Sebelumnya kami menerima kabar dari relawan lokal tentang kebutuhan alat sekolah. Tanggal 28 Maret 2016, kami mendpaatkan update perkembangan distribusinya di Purwosari, Pasuruan. Sebuah sekolah kecil, dengan ruang belajar yang jauh dari kata layak, sedang berusaha bertahan—mengajar anak-anak dengan keterbatasan yang nyaris tak pernah terlihat di kota.

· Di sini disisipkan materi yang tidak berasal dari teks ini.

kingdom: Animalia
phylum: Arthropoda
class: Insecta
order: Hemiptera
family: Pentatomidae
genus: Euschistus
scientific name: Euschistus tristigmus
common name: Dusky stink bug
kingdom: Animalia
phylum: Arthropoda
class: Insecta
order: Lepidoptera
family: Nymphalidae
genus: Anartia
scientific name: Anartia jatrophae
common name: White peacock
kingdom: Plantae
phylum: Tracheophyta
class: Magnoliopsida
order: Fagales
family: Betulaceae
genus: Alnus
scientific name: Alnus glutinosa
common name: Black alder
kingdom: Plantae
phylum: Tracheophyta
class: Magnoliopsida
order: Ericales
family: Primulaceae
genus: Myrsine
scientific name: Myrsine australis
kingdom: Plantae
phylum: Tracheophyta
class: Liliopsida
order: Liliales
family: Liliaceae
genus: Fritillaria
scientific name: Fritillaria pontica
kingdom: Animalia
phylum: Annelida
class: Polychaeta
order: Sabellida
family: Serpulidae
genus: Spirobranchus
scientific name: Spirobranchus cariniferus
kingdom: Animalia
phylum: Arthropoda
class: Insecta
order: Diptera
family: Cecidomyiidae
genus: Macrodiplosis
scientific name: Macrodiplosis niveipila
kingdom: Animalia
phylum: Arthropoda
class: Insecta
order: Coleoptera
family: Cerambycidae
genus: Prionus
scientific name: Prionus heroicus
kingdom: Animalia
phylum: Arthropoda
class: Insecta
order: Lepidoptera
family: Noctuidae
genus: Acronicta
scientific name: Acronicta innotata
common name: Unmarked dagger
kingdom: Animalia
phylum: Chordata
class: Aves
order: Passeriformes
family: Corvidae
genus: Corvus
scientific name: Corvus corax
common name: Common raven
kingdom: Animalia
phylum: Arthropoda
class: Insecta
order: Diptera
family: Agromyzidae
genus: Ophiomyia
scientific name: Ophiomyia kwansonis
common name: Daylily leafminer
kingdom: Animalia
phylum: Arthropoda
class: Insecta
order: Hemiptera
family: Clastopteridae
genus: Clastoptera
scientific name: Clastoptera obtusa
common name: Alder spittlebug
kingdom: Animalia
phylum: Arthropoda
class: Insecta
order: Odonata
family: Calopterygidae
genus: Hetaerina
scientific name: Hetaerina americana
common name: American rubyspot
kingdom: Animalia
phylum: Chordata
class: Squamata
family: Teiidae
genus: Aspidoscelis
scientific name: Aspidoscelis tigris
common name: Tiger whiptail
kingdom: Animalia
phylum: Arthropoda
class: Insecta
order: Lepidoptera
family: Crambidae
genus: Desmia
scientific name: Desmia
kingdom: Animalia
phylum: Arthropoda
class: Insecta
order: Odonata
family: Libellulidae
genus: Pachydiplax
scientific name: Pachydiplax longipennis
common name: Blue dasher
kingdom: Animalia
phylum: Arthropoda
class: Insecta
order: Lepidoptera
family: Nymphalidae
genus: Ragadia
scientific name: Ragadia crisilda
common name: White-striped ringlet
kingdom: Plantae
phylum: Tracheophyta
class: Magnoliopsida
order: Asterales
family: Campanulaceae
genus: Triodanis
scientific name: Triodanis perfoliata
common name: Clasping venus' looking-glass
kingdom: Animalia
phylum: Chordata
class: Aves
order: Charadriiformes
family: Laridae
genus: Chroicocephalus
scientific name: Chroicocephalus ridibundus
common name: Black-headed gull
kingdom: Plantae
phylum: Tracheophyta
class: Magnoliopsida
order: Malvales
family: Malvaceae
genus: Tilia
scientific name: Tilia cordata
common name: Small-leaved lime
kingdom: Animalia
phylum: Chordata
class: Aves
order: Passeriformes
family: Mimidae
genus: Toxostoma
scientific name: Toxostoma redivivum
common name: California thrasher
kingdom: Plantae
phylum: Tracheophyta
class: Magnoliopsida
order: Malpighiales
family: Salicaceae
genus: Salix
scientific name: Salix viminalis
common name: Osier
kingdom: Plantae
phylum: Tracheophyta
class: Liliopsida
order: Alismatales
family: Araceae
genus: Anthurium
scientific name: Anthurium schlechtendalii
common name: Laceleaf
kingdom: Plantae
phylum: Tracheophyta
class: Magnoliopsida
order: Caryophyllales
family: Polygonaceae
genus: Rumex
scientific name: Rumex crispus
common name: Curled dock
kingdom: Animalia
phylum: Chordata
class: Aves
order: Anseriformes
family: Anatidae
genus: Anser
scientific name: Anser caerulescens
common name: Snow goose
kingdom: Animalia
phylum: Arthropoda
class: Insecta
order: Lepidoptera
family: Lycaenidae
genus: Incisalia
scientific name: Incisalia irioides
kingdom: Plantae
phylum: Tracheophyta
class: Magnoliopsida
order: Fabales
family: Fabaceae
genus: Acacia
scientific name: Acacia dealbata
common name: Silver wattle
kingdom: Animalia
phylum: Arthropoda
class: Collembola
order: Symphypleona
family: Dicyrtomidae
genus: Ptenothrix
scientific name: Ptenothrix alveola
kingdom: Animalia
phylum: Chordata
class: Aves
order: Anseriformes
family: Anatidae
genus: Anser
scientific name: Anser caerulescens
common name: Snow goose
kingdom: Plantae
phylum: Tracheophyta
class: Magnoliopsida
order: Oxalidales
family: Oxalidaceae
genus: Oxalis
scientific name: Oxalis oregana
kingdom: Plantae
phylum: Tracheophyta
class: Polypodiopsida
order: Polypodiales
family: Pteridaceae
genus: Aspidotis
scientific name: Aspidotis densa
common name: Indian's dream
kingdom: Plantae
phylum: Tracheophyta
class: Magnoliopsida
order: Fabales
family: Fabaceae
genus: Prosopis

Bangunan sekolah itu sederhana. Dindingnya kusam, rak buku hampir kosong, ruang kelas hanya cukup menampung anak-anak yang duduk rapat di lantai. Namun di ruang sempit itulah, proses belajar terus berjalan. Guru-guru tetap datang, anak-anak tetap duduk rapi, mencatat di buku seadanya, belajar membaca dunia meski fasilitas belum berpihak.

Pada hari itu, 31 paket tas sekolah, lengkap dengan buku gambar dan crayon, disiapkan untuk anak-anak di sana. Tas merah dengan logo Sedekah Oksigen bukan sekadar perlengkapan belajar, tetapi penanda bahwa mereka tidak sendirian. Bahwa ada orang-orang, jauh di luar Pasuruan, yang peduli pada hak mereka untuk belajar dengan layak.

Proses pembagian dilakukan oleh relawan lokal, seorang aparat kepolisian yang dengan konsisten terlibat langsung di kegiatan sosial pendidikan. Bukan hanya hadir membawa bantuan, tetapi juga menjembatani kebutuhan sekolah dengan orang-orang yang mau bergerak bersama. Di tempat seperti ini, kolaborasi sederhana justru menjadi kekuatan utama.

Anak-anak menerima tas mereka dengan mata berbinar. Sebagian langsung membuka, melihat isi di dalamnya, memegang buku-buku baru dengan hati-hati. Di ruang kelas yang nyaris tanpa fasilitas, alat belajar sekecil apa pun punya makna besar. Karena bagi mereka, sekolah bukan pilihan tambahan—tetapi satu-satunya jalan untuk memperbaiki masa depan.

Salah satu guru di sekolah tersebut dikenal sebagai sosok yang sangat peduli pada anak-anak. Ia bukan hanya mengajar, tetapi juga aktif mencari bantuan, menghubungi pihak-pihak yang bisa membantu sekolahnya bertahan. Beberapa waktu sebelumnya, ia sempat berbagi cerita tentang kondisi sekolah ini—cerita yang kemudian sampai ke Sedekah Oksigen.

Selain tas sekolah, sekolah ini juga masih membutuhkan banyak hal dasar. Salah satunya sound system sederhana untuk kegiatan olahraga dan aktivitas bersama anak-anak. Kebutuhan yang mungkin terlihat kecil, tetapi sangat penting untuk mendukung proses belajar dan kebersamaan mereka.

Pasuruan tidak jauh dari kota besar. Tidak terpisah oleh laut, tidak tersembunyi di balik pegunungan ekstrem. Namun kenyataannya, jarak akses dan perhatian membuat tempat ini terasa begitu jauh. Dan di sinilah Sedekah Oksigen ingin hadir—karena yang dekat di hati, harus dekat pula dalam aksi.

Semua paket ini adalah amanah dari para donatur. Setiap tas, setiap buku, setiap alat belajar adalah bentuk kepercayaan yang disalurkan tangan ke tangan. Dari hati ke hati.

Semoga setiap langkah kecil ini menjadi penguat jalan anak-anak Purwosari untuk terus belajar, bermimpi, dan bertahan.